”Chapter 1767″,”
Bab 1767 – Teh
“Saya telah menemukan seorang guru teh yang sangat baik. Apakah Anda ingin mencicipinya?” Saya bertanya kepada Guru, sama sekali mengabaikan Elina, yang merupakan belati melotot ke arah saya.
“Tentu, ini sudah waktunya untuk minum teh,” jawabnya. Guru menyukai teh adalah pernyataan yang meremehkan; dia menyukai tee dan memiliki koleksi lebih dari seribu jenis teh yang berbeda, yang dia minum tiga kali sehari.
“Saya tidak tertarik untuk minum air manis,” Profesor berkomentar, “Saya juga tidak,” kata Elina, dan ada sedikit ejekan dalam nada suaranya; dia tampak sangat marah melihat saya mengabaikan permintaannya.
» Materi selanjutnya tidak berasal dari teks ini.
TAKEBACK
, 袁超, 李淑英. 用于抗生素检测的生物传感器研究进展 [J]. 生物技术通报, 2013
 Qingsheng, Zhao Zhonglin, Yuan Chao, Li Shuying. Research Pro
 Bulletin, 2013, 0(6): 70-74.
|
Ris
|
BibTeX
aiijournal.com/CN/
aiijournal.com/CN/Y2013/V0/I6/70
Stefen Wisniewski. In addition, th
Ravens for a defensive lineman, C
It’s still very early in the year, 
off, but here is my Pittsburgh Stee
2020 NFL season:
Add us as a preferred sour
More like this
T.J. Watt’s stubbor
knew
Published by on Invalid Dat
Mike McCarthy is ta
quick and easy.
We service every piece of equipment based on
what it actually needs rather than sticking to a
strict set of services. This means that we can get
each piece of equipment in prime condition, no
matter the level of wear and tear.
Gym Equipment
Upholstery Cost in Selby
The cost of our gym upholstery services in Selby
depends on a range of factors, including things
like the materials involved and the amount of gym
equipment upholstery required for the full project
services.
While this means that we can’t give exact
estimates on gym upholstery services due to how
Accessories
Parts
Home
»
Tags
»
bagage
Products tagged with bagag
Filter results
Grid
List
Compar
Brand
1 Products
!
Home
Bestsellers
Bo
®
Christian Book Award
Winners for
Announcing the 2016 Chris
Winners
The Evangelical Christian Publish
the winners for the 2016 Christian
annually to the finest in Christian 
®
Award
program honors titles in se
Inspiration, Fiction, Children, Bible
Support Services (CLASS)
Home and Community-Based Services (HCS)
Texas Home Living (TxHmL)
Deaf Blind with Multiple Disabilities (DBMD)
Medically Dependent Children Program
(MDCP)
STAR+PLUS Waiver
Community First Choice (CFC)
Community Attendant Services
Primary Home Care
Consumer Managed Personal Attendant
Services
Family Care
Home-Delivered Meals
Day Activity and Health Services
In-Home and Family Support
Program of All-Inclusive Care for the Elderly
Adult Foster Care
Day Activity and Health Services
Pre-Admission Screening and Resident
“Teh ini sedikit berbeda; ini adalah salah satu hal terbaik yang pernah saya minum,” kataku kepada Profesor, yang sedikit mengejutkannya. Ini bukan pertama kalinya saya membuat Teh untuk Guru dengan teh yang saya bawa, tetapi Teh yang saya miliki saat ini benar-benar berbeda dari semua teh lain yang saya bawa.
“Jika kamu memujinya seperti itu, aku akan mencobanya,” kata Profesor, “Aku juga,” kata Elina sedetik kemudian, melihat bibinya setuju.
Tidak seperti kakak perempuannya, Profesor tidak tertarik pada teh; rasanya terlalu ringan. Dia suka kopi, kopi kuat yang bisa membuat Elite Tyrant tertidur seperti dia.
Melihat mereka bertiga setuju, saya pergi ke meja ubin kecil dan mengeluarkan semua alat pembuat teh. Perangkat teh baru yang saya pesan di Blood Sun dengan bantuan Grandmaster Carr.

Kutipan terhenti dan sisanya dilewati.